■ DIRECTIONS FOR THIS TASK ■
Copy every line of the data below word for word, leaving out the pictures.

■ MATERIAL FOR THIS EXERCISE ■
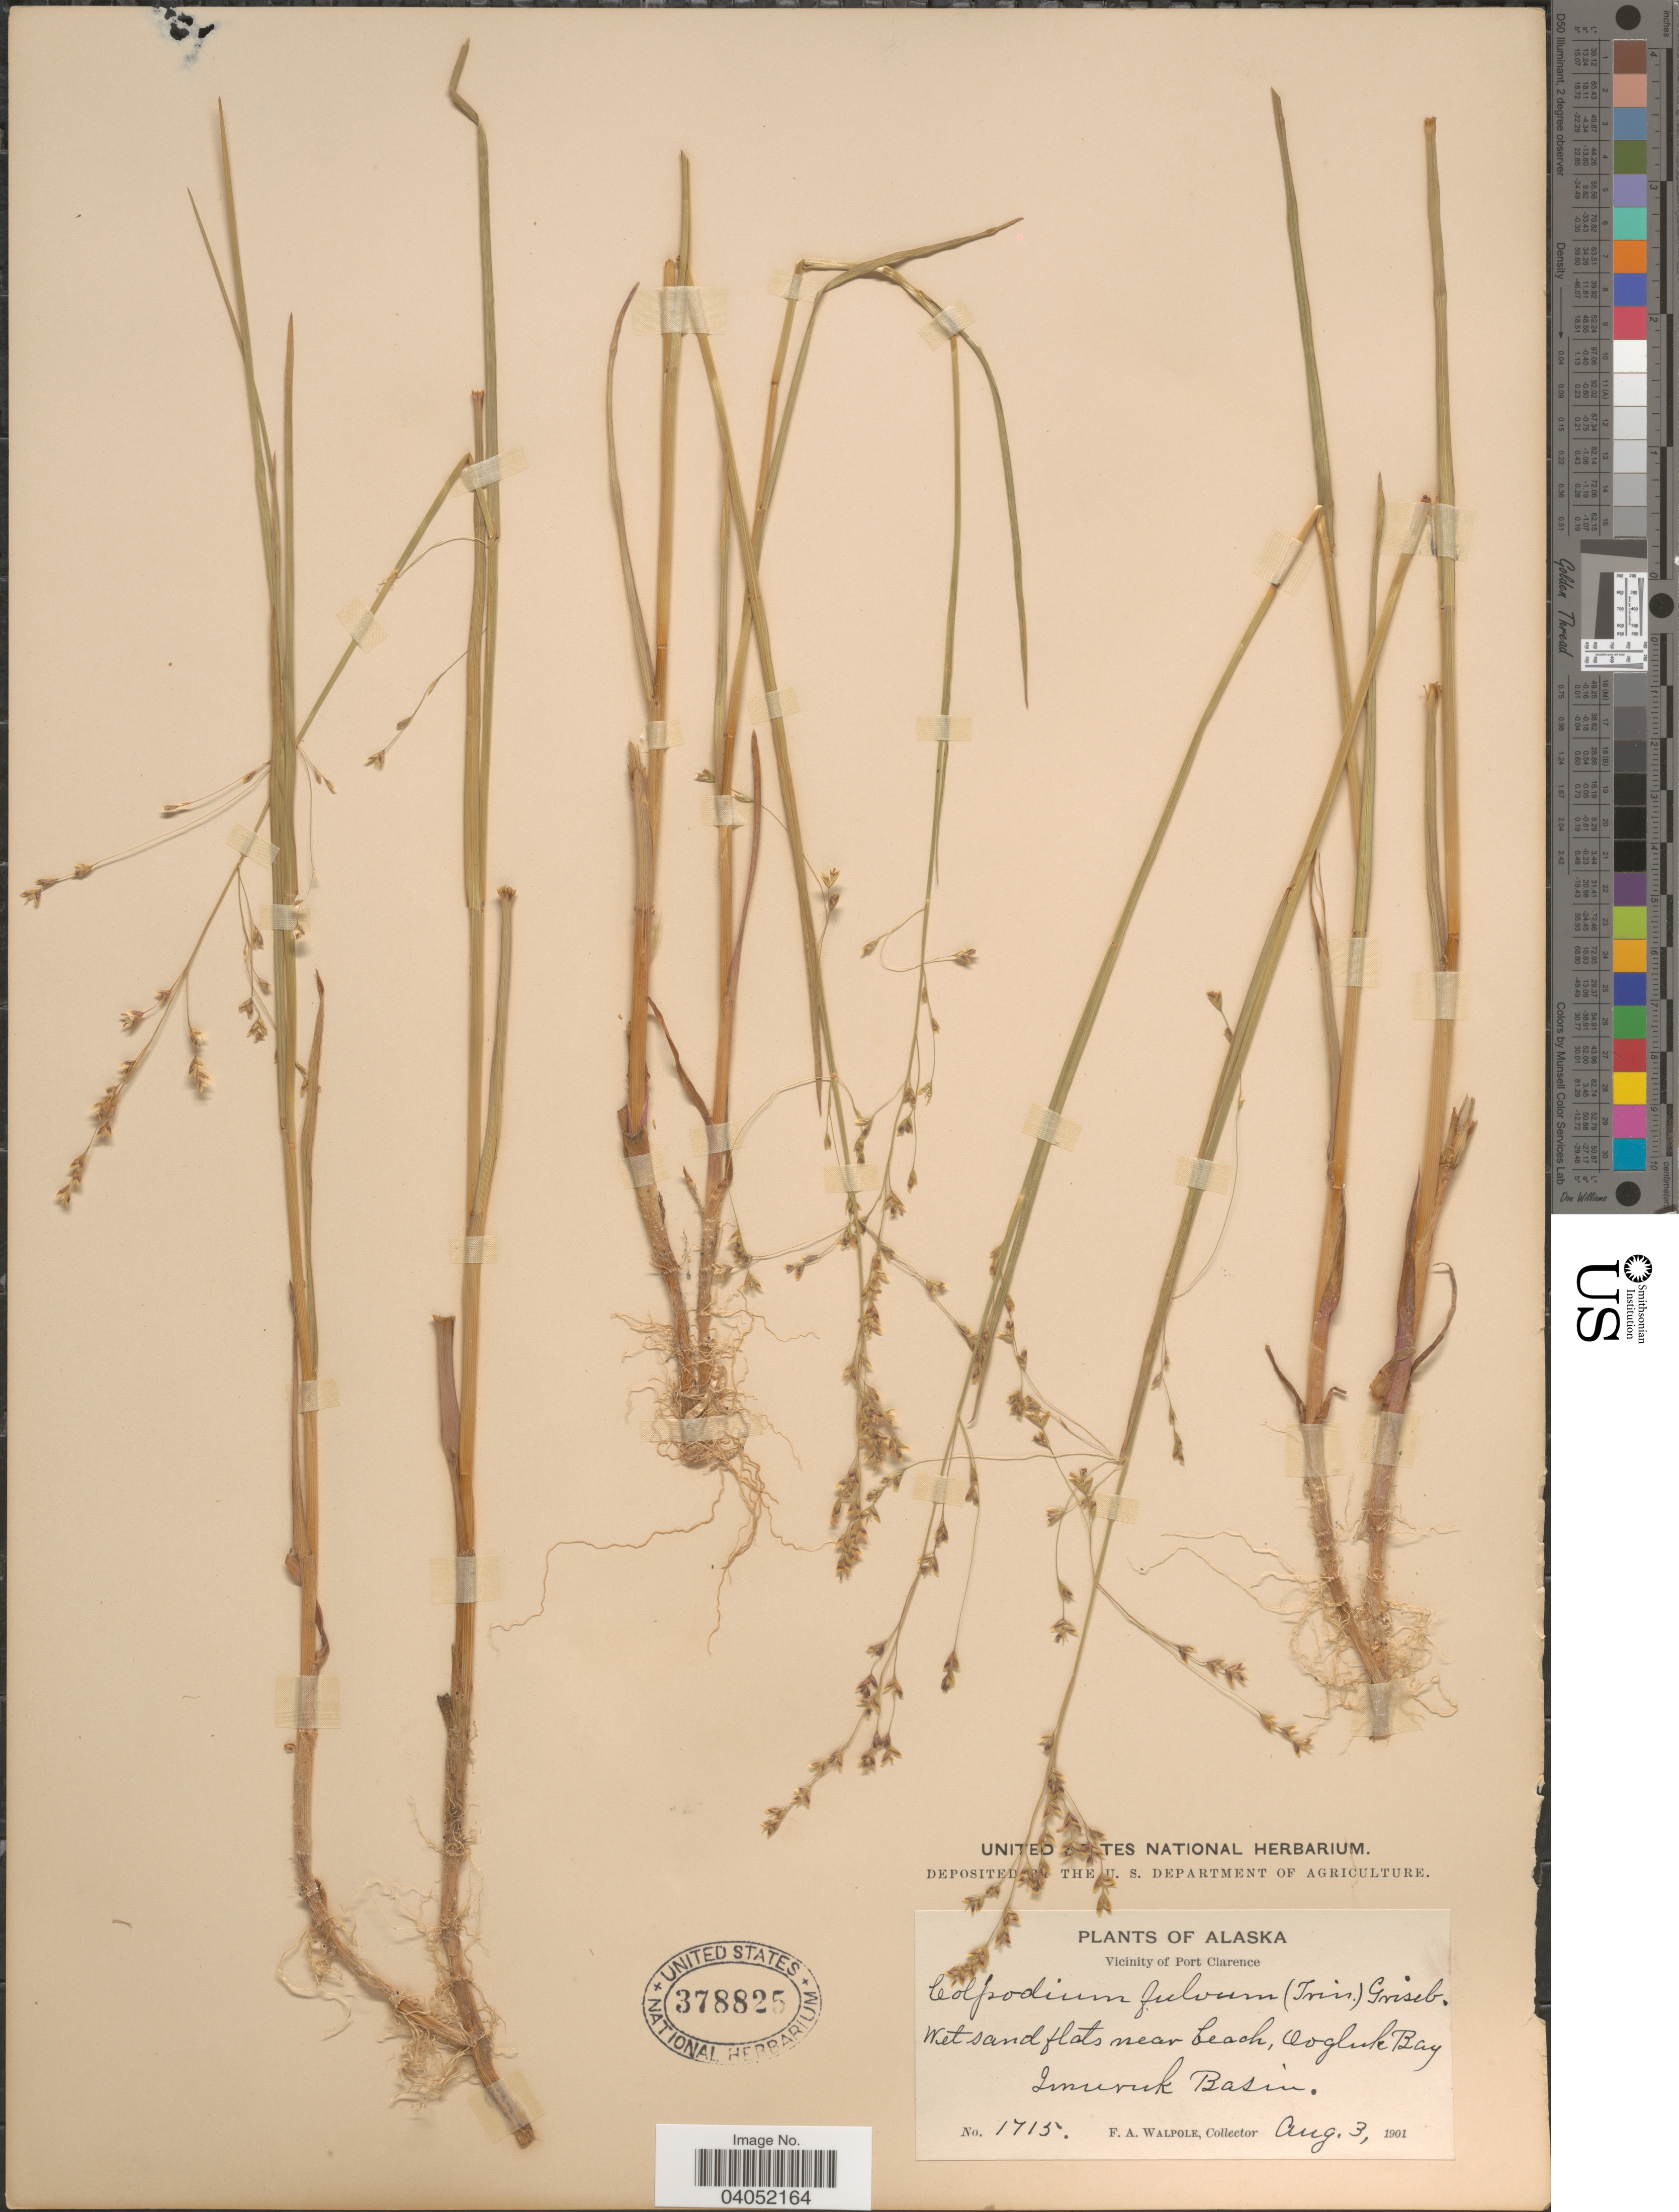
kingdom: Plantae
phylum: Tracheophyta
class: Liliopsida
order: Poales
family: Poaceae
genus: Arctophila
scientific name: Arctophila fulva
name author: (Trin.) Andersson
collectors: F. Walpole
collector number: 1715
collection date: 1901-08-03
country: United States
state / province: Alaska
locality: Vicinity of Port Clarence. Flats near beach, Oogluk Bay. Imuruk Basin.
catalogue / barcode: US 378825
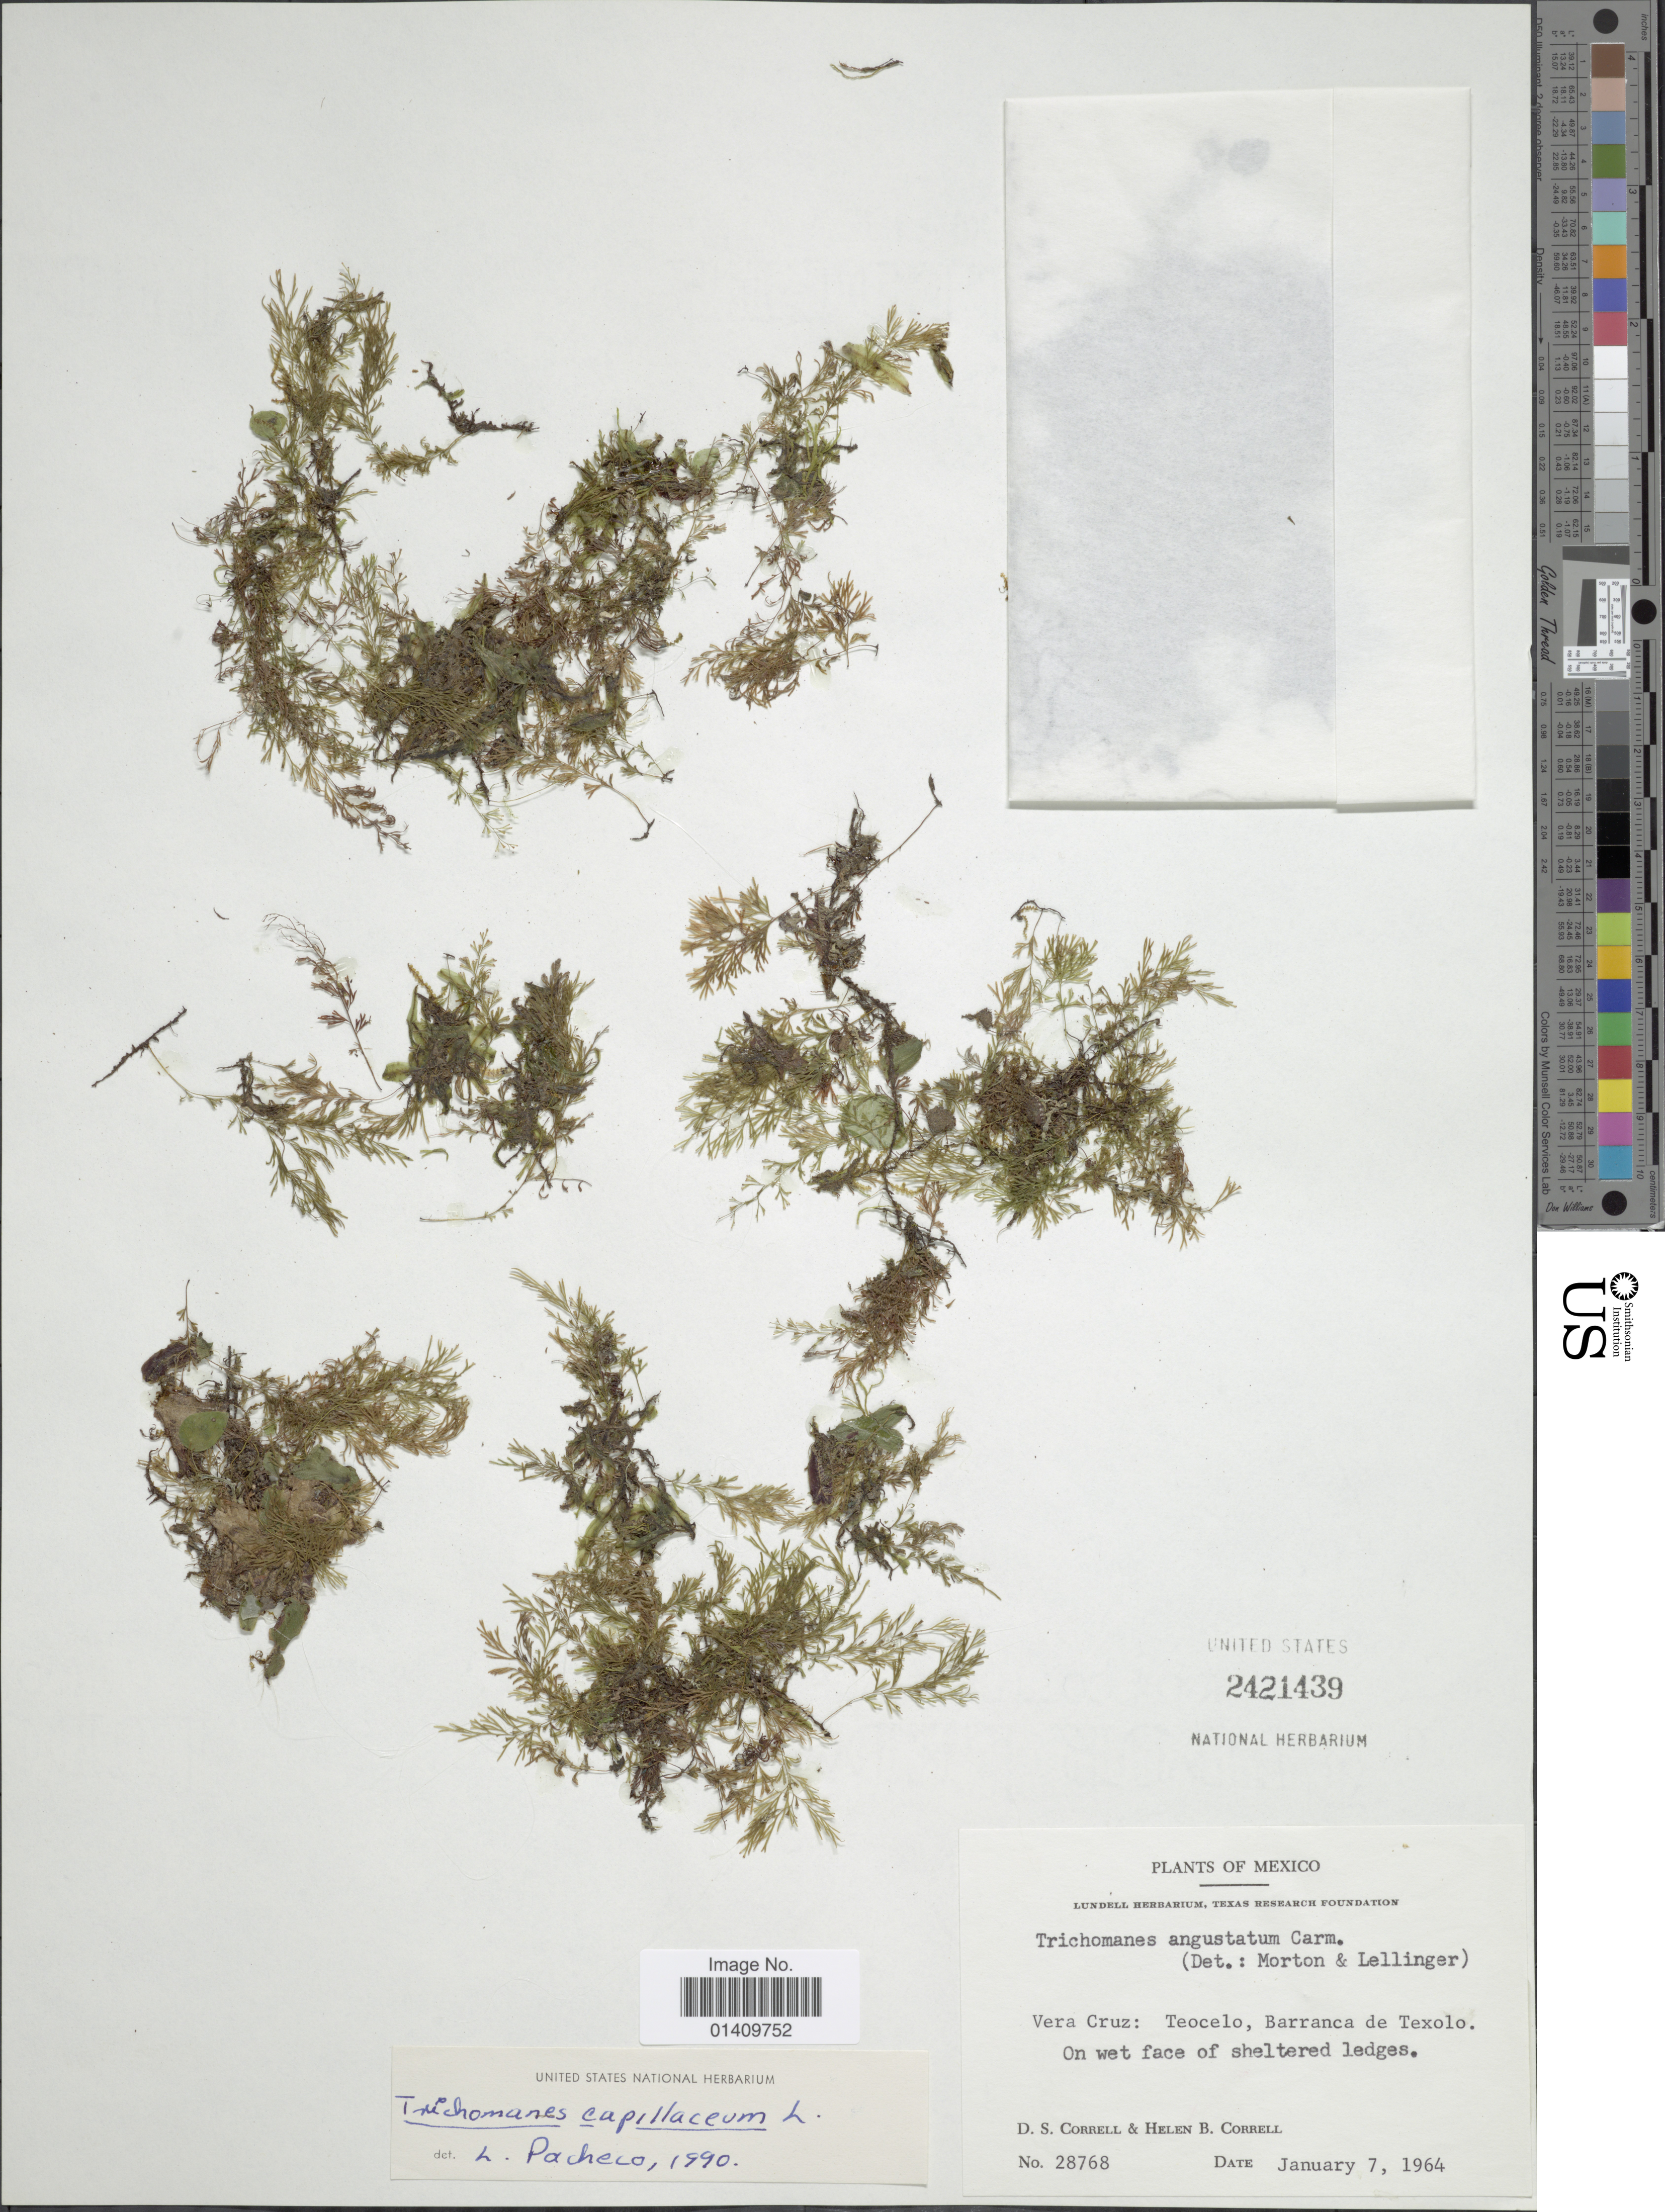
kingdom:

■ THE RESPONSE ■
kingdom: Plantae
phylum: Tracheophyta
class: Liliopsida
order: Poales
family: Poaceae
genus: Arctophila
scientific name: Arctophila fulva
name author: (Trin.) Andersson
collectors: F. Walpole
collector number: 1715
collection date: 1901-08-03
country: United States
state / province: Alaska
locality: Vicinity of Port Clarence. Flats near beach, Oogluk Bay. Imuruk Basin.
catalogue / barcode: US 378825
kingdom:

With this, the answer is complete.